Mukhtar spent a week on Lampedusa before his number – 10 – was called, and he was taken to the mainland. Over the next eight months, in a centre for asylum seekers in Castelnuovo di Porto, about 20 miles outside Rome, he started learning Italian. But a rude shock was on its way: once he was granted subsidiary protection – one step down, in effect, from refugee status – Mukhtar had nowhere to go.

"As soon as you get the permit, it's, 'Ciao, arrivederci!'" he says. In recent years, the third tier of Italy's state-funded asylum protection system has had about 3,000 places and grants a year – far fewer than the number of applications it receives. The government has vowed to start boosting the numbers, to 16,000, from this year, but some observers are sceptical about the promise.

Mukhtar, by then 21, started living hand to mouth. He says he had "not a euro" to his name for three years. He ate food provided by charities such as Caritas, and slept in some of the squats in the greater Rome area that have become the decrepit places of shelter for people who have on paper been granted protection but often have no proper bed.

One of them, fittingly, was in the abandoned Somali embassy; another, where he spent two months, was a disused university building known as Salaam ("peace") Palace, whose unsanitary conditions have become symbolic of Italy's dysfunctional asylum system.

For the young Somali, the future was not looking bright. Friends in a similar position were fleeing Italy in the hope of getting to countries such as Sweden or Germany. But he was aware that, because of EU law and an international fingerprint database, many of those who tried to do that would end up being sent back. "Knowing this, I said: 'Better to sacrifice myself here,'" he says, with a dry chuckle.

After six months, Mukhtar became one of the lucky ones: his name came up on the waiting list for shelter provided by the Rome municipality. It offered a way out from the squalid limbo in which many people exist in Italy for far longer. Soon, he had started to work and enrolled at university. Now, he is studying international relations at Roma Tre University and working part-time in the reception centre where he arrived in August 2008.

He has found new accommodation in a shelter on the outskirts of Rome; he has made friends; and he has made impressive progress with his Italian, which he now speaks with rapid fluency.

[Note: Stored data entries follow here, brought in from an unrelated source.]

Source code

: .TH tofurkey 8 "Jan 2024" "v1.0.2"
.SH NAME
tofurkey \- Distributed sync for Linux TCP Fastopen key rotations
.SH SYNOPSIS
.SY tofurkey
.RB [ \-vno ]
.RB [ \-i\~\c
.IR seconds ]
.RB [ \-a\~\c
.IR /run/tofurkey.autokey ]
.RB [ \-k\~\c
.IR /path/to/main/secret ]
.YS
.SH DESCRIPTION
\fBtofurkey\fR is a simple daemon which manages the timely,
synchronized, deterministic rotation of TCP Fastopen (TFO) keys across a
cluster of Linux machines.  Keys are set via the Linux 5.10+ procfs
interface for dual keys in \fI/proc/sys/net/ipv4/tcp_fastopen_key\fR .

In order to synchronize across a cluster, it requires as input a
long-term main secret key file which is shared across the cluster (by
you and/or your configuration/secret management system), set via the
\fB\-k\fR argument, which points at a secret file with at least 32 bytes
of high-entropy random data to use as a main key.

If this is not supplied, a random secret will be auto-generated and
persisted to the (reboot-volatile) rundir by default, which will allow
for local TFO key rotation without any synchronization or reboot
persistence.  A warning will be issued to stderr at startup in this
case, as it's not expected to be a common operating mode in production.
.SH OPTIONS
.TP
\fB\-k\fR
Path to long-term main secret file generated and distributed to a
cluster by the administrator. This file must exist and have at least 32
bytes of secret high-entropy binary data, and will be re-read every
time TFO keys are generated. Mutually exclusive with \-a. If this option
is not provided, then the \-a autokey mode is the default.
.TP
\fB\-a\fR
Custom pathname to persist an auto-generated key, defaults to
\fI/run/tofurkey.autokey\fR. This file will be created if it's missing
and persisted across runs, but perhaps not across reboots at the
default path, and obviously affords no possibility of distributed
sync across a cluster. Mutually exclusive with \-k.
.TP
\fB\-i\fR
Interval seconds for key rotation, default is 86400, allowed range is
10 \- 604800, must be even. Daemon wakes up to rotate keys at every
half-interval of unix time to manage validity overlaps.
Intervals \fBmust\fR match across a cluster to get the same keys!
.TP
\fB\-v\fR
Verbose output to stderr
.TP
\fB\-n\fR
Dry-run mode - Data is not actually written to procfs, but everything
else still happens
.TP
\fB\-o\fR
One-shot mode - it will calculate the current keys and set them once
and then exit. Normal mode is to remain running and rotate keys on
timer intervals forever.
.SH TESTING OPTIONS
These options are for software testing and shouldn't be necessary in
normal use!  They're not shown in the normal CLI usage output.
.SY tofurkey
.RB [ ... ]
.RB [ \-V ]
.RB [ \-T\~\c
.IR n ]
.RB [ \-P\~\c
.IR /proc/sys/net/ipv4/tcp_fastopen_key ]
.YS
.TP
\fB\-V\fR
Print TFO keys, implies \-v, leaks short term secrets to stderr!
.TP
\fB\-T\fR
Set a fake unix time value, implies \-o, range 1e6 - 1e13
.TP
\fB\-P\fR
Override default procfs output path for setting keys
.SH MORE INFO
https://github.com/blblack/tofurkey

He appreciates the Italian weather, and the Italians' open and sociable nature. (Amid raging debate about levels of racism in the country, he says, from his experience, the problem isn't so much racism as indifference: a lack compassion or understanding.)

Despite all he has achieved, Mukhtar still hopes his time in Italy will be temporary, a stepping stone to something, and somewhere else: Scandinavia, ideally, where he has family. He says he cannot see himself settling down in Italy because the work is so unstable and precarious.

"Italy is not a country in which I can get married and have a family,even if I work," he says. "I cannot see a future here."